Talk: (English)

Statistical testing of software

How does one effectively measure the quality of software?

In this talk I’ll give a summary of how the literature on Cleanroom Software Engineering (Harlan Mills et al) and the Software Reliability Engineering (John Musa et al) answer this question.

The general principle, shared by both Mills’ and Musa’s approaches, consists of four steps:

  1. Model the expected use of the software under test, i.e. what are the use cases and how often do they occur with relation to each other. This model is called a usage model or an operational profile, and is supposed to capture what realistic use of the software looks like;

  2. Use the usage model to generate test cases that correspond to realistic use;

  3. Use a test oracle to determine if the generated test cases passed or failed. A simple test oracle could for example check if the software under test crashes when we execute the generated test case;

  4. Statistically compute how reliable the software under test is based on the outcome of repeating step (2) and (3) some number of times.
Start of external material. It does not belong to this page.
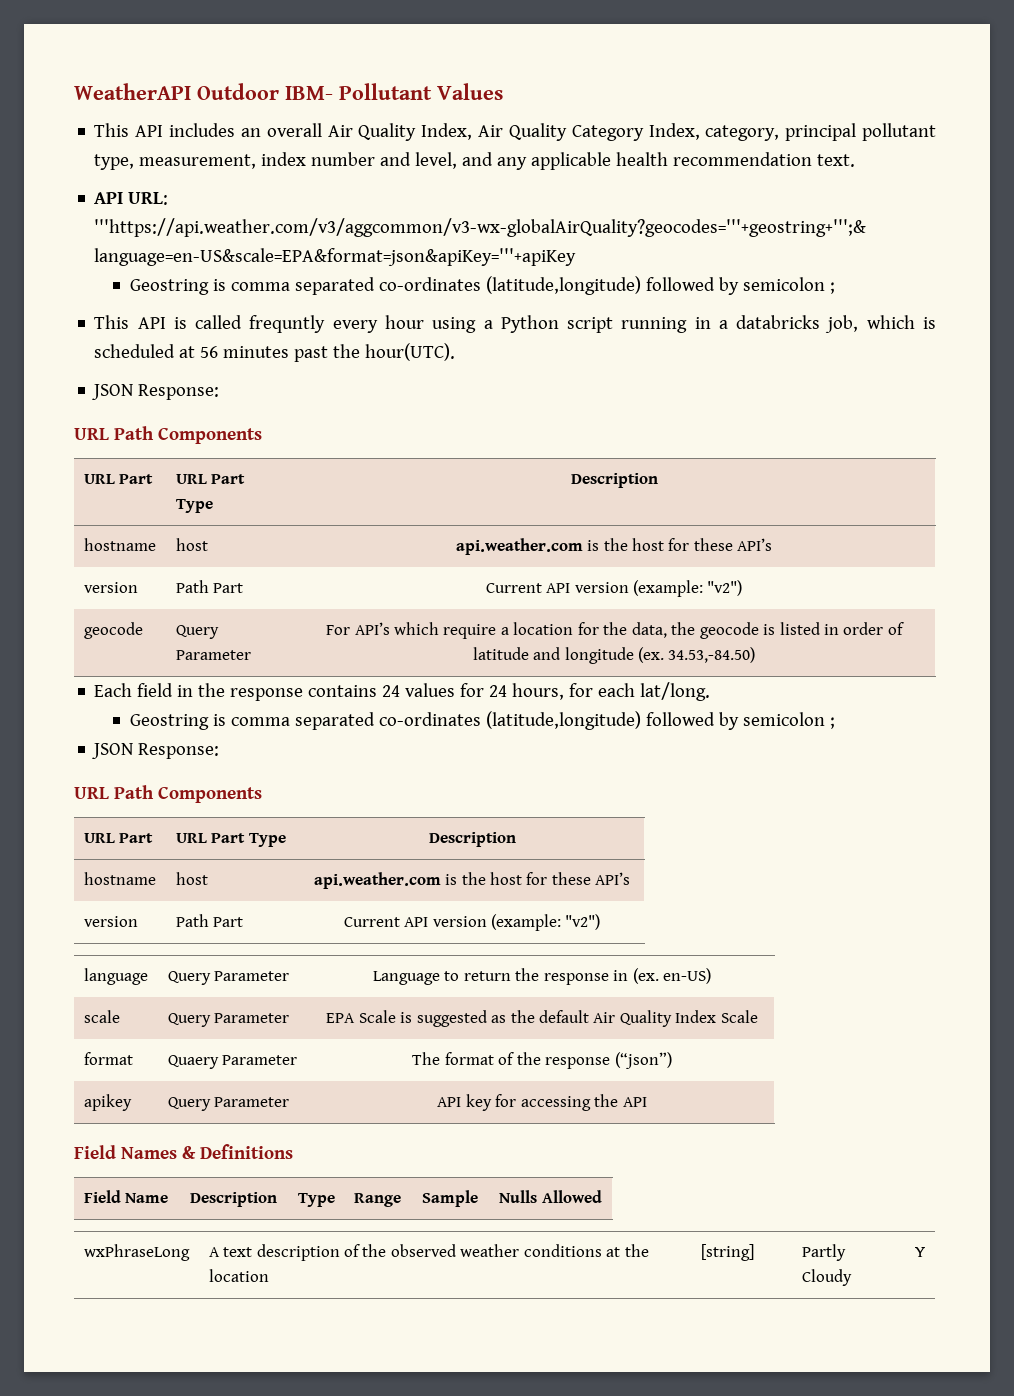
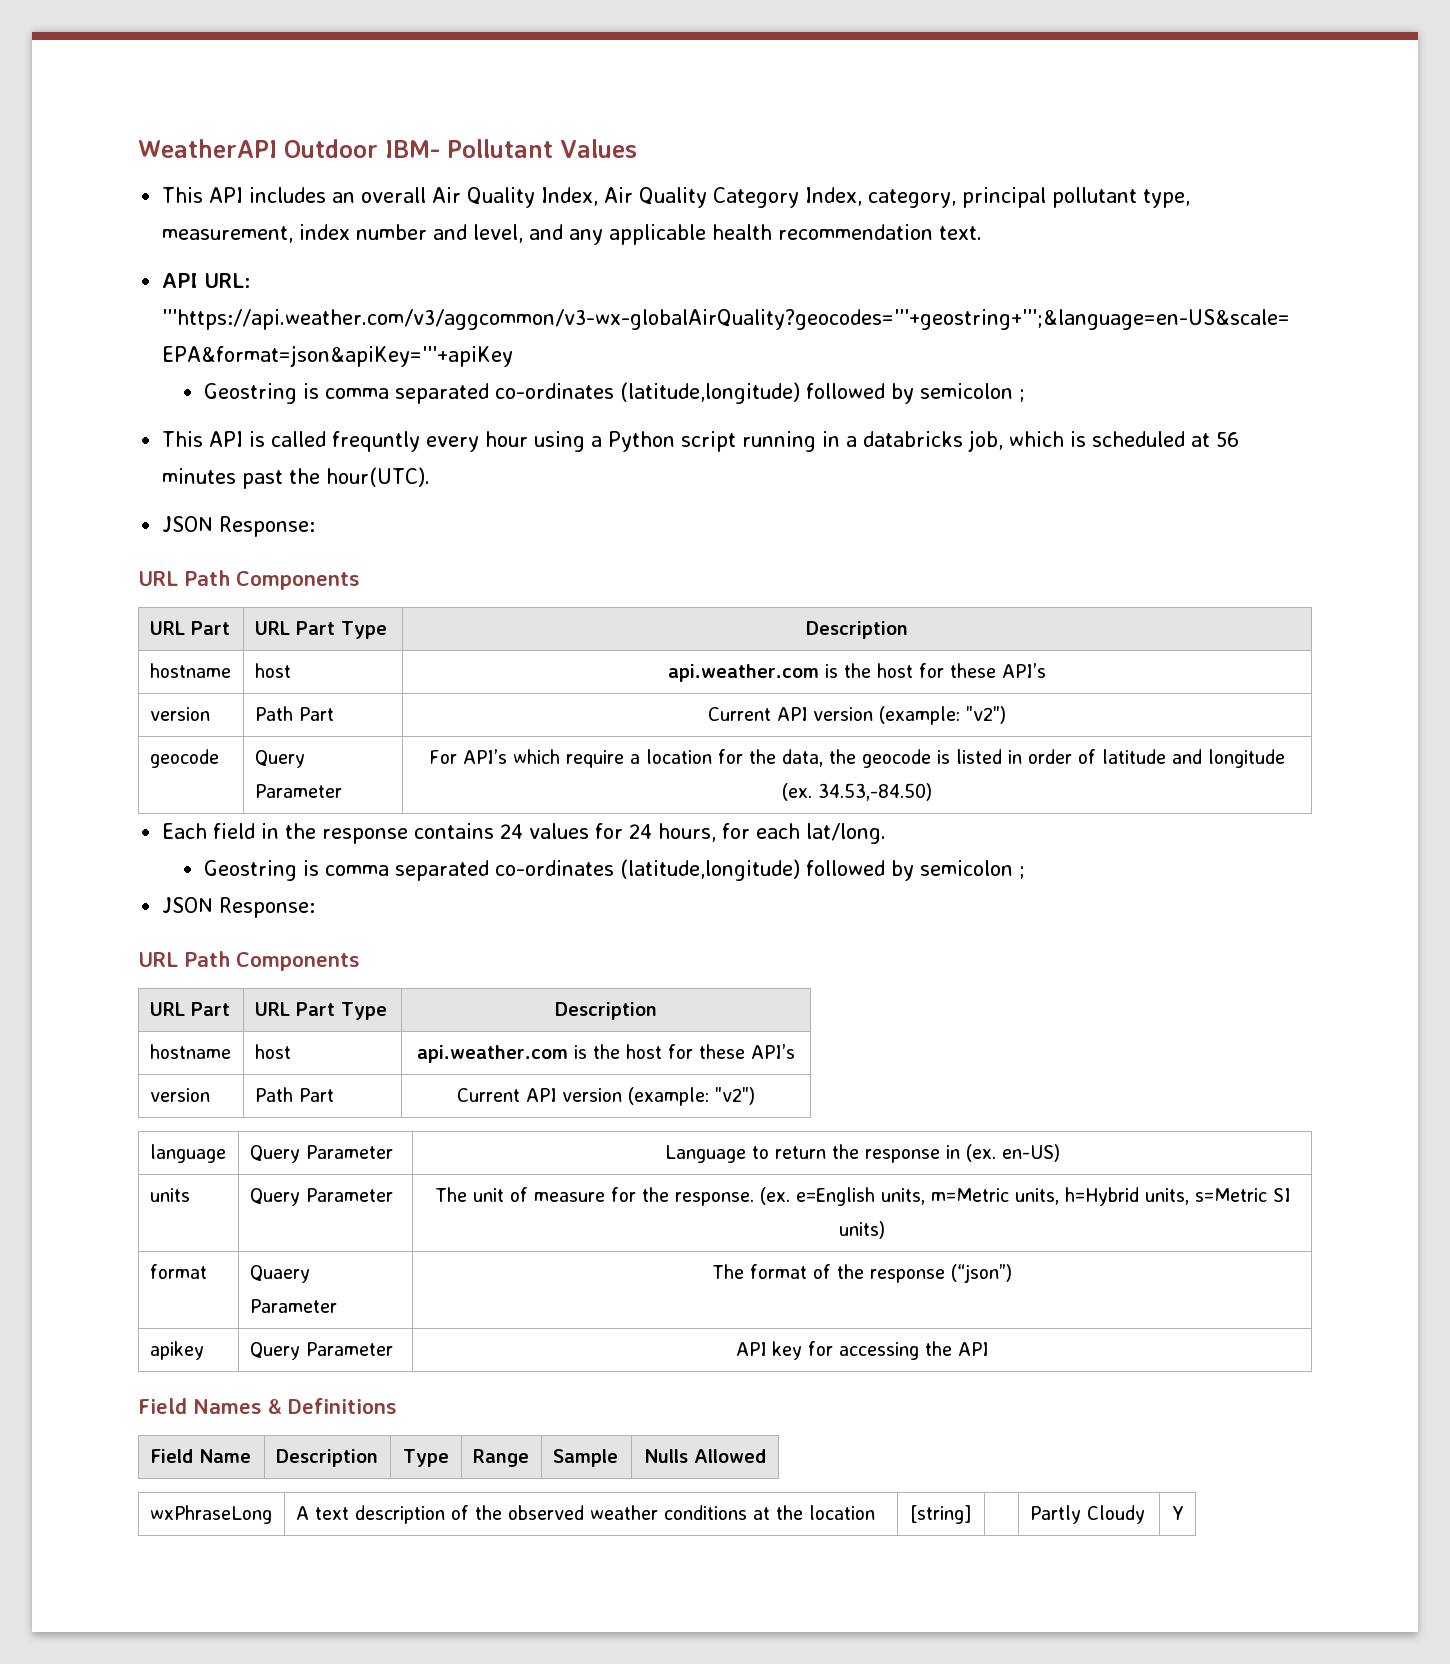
[83,1010,120,1023] [167,1013,290,1027] [326,1010,758,1027] scale | Query Parameter | EPA Scale is suggested as the default Air Quality Index Scale -> [149,1188,190,1202] [249,1188,393,1206] [434,1187,1290,1206] [839,1221,885,1239] units | Query Parameter | The unit of measure for the response. (ex. e=English units, m=Metric units, h=Hybrid units, s=Metric SI units)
I’ll then show how one might go about implementing those steps using property based testing and state machine modelling. Property based testing already has machinery for generating random test cases which makes step (2) easy, and state machine modelling gives us a way to define a test oracle that we need in step (3). By doing some bookkeeping of test outcomes while running them, the reliability can be computed at the end.

For example, if the reliability is say 90%, then that should be interpreted as: if a user uses the system as specified by the usage model, then in 90% of the cases the system will act according to the specification captured by the state machine.

The demo I’ll show will be using the Haskell library quickcheck-state-machine which I’ve helped develop, but one could also use the Java program JUMBL developed by Mills’ collaborators.

Stevan Andjelkovic

I wrote my first property based test in 2006 as part of an introduction to Haskell at Chalmers University. I also did my master’s degree at Chalmers, before moving to Strathclyde University in 2011 to do a PhD on the topic of reasoning about effectful programs in type theory.

I now work at HERE Technologies here in Berlin. Our group, previously know as Advanced Telematic Systems, does software updates for devices in general and for cars in particular.